Estes pontos – os restantes 59 foram aprovados por maioria absoluta – tinham sido os mais controversos no documento anterior, apresentado na segunda-feira, pelo cardeal Peter Erdö, presidente da Conferência Episcopal da Hungria e relator-geral do Sínodo.

 

Este tinha 57 pontos e a polémica estalou de imediato porque a relatio foi conhecida pela comunicação social antes de ter sido divulgada junto de quem participou nos trabalhos. Muitos não queriam sequer que o documento fosse divulgado. Levantaram-se diversas vozes para afirmarem que não se reviam naquele texto. As mesmas, contudo, que reconheceram que todos os temas tinham sido abordados e discutidos e que aquele tinha sido o documento aprovado por todos.

 

Foi em cima desse documento – sobre o qual a Santa Sé se viu a obrigação de esclarecer aquilo que já se sabia: aquele é um documento de trabalho –, que os circoli minori, dez grupos reunidos por idiomas – três de língua italiana, três de inglês, dois de espanhol e dois de língua francesa –, trabalharam durante a semana, de maneira a fazerem propostas para o documento final.

 

Mais tarde, uma palavra foi mudada na tradução inglesa do documento. Sobre os homossexuais, em vez de “welcoming home”, de acolher, surgiu “providing home”, quando a primeira era a mais correcta, já que o texto original em italiano
dizia “accogliere”. O que importa é o texto italiano, esclareceu o porta-voz da Santa Sé, Federico Lombardi, e o que se passou é que houve um grupo de língua inglesa que pediu a alteração, explicou.

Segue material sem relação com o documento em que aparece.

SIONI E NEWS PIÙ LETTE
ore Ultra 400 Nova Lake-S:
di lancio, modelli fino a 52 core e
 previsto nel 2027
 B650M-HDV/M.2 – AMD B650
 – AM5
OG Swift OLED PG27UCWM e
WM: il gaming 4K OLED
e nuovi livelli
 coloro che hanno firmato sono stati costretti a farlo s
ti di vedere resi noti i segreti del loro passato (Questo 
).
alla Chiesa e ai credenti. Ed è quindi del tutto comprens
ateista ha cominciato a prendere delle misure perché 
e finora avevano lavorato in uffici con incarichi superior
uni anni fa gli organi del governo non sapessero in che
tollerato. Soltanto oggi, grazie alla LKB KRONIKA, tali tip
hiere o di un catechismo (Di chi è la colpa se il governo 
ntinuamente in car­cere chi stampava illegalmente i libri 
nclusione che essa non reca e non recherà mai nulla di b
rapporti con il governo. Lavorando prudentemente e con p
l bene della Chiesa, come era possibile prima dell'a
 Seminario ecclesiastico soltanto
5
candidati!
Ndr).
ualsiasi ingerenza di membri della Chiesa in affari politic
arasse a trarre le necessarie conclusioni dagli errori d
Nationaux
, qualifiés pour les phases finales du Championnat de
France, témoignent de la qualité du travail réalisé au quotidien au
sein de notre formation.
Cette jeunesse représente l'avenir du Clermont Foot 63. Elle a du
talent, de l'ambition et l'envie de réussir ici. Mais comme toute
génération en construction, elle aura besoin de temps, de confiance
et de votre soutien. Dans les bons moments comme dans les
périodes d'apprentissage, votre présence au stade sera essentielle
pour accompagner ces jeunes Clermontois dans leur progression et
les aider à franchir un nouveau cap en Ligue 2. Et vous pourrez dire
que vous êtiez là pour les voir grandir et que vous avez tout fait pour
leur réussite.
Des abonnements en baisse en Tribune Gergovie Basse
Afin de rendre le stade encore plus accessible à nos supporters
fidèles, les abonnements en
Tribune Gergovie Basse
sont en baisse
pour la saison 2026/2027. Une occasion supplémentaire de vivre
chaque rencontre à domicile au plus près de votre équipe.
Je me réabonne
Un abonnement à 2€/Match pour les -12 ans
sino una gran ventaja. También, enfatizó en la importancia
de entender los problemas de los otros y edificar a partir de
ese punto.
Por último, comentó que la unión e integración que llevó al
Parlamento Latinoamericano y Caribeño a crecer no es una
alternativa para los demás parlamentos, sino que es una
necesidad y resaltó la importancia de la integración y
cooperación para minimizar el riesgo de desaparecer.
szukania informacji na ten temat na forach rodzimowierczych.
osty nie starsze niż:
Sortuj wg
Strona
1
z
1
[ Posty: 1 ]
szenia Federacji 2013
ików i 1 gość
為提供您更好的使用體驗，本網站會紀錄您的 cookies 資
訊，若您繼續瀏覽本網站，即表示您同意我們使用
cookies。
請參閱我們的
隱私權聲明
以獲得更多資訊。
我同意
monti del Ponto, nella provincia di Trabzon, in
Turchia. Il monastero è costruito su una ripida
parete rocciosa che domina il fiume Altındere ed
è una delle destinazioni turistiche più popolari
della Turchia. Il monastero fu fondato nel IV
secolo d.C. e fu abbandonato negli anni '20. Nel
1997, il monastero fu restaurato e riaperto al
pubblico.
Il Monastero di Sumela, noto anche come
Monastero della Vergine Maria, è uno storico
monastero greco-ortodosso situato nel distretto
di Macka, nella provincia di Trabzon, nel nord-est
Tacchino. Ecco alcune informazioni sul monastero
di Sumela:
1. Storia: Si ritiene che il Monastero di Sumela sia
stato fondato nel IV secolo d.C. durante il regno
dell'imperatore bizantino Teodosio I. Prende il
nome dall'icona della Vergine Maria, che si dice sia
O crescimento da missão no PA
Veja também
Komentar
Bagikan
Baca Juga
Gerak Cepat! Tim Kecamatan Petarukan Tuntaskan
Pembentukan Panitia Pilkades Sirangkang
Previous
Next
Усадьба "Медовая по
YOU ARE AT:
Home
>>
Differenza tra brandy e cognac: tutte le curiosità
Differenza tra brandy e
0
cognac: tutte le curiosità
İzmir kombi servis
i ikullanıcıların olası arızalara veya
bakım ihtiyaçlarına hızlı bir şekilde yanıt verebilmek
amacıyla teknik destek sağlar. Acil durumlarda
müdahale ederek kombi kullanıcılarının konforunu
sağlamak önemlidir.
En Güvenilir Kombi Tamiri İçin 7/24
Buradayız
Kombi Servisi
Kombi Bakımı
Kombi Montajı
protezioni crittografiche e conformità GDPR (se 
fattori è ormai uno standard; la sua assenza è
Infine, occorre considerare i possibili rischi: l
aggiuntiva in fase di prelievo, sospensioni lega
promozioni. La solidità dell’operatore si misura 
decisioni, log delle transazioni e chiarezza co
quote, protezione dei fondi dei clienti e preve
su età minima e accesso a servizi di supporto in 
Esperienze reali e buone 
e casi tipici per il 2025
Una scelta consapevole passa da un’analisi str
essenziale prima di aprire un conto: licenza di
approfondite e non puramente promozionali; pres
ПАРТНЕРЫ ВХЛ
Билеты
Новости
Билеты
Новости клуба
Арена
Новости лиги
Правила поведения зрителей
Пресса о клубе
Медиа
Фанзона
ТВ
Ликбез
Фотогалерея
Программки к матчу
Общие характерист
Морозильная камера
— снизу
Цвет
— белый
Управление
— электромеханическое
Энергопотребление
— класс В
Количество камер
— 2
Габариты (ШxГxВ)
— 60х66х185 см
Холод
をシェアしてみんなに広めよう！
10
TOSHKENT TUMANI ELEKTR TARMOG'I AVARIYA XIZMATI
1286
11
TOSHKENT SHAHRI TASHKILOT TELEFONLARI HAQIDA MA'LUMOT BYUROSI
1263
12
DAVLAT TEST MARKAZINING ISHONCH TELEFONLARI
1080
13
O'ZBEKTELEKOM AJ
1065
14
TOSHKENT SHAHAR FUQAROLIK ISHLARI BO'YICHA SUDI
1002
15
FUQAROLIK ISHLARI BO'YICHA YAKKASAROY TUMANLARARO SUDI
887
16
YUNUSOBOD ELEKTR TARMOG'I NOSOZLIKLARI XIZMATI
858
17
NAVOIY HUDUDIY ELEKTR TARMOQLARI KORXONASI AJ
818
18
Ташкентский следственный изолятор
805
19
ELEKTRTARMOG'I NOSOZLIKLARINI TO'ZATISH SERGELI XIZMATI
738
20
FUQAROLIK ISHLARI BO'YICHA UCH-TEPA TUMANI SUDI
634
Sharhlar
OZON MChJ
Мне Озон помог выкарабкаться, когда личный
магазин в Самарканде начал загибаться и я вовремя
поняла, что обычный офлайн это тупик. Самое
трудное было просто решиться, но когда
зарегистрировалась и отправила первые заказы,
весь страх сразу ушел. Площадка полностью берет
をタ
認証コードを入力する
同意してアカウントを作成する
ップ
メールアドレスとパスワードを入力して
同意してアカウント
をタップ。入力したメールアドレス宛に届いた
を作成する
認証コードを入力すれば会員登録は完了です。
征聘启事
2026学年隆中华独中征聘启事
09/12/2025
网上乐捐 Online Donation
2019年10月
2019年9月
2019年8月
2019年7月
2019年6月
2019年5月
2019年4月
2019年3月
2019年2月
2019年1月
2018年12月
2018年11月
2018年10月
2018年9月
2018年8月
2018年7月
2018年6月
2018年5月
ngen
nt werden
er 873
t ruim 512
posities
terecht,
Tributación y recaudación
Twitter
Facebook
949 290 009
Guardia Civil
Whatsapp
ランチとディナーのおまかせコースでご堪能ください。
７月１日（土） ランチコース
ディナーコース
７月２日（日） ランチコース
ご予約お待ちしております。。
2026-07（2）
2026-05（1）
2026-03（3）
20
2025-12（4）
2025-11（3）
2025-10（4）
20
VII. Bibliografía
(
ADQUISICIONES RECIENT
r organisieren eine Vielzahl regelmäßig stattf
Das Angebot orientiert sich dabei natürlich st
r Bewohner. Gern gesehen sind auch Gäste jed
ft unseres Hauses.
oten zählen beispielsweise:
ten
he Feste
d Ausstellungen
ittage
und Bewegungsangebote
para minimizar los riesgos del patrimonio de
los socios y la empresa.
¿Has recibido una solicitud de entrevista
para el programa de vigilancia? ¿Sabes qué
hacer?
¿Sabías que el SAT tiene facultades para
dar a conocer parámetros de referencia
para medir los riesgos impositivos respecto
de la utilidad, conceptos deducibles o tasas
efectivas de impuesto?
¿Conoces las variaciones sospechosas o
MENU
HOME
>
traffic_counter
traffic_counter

Por fim, os textos dos dez grupos foram conhecidos e revelavam já um afastamento do primeiro.
 
A maioria dos circoli colocava a ênfase na família cristã, aquela que vive segundo o Evangelho, por vezes com sacrifícios, e revelava pouca abertura a que os divorciados possam comungar ou confessar-se; face às uniões de facto defendem a indissolubilidade do matrimónio e quanto aos homossexuais – ou pessoas com “tendências homossexuais”, como dizem dois relatórios – sublinham que o casamento é só para pessoas de sexos diferentes e que as crianças precisam de pai e mãe. Recorde-se que a relatio previa o acolhimento dos filhos que vivem nestas famílias.


Durante a semana, pela sala de imprensa do Vaticano passaram pessoas como o cardeal austríaco Schönborn que confessou ser filho de divorciados, para reafirmar situações reais, e disse conhecer um casal homossexual com uma relação “exemplar”; ou o cardeal alemão Reinhard Marx que, na sexta-feira, dizia que é preciso “encontrar uma linguagem diferente porque não se trata de branco ou preto, porque os problemas da humanidade são muito complexos”. No entanto, os relatórios que saíram dos seus grupos não são diferentes dos restantes.

Estes foram os documentos de trabalho que serviram para compor o texto aprovado no sábado. Agora, também este será de trabalho e servirá de ponto de partida para o novo Sínodo, no próximo ano.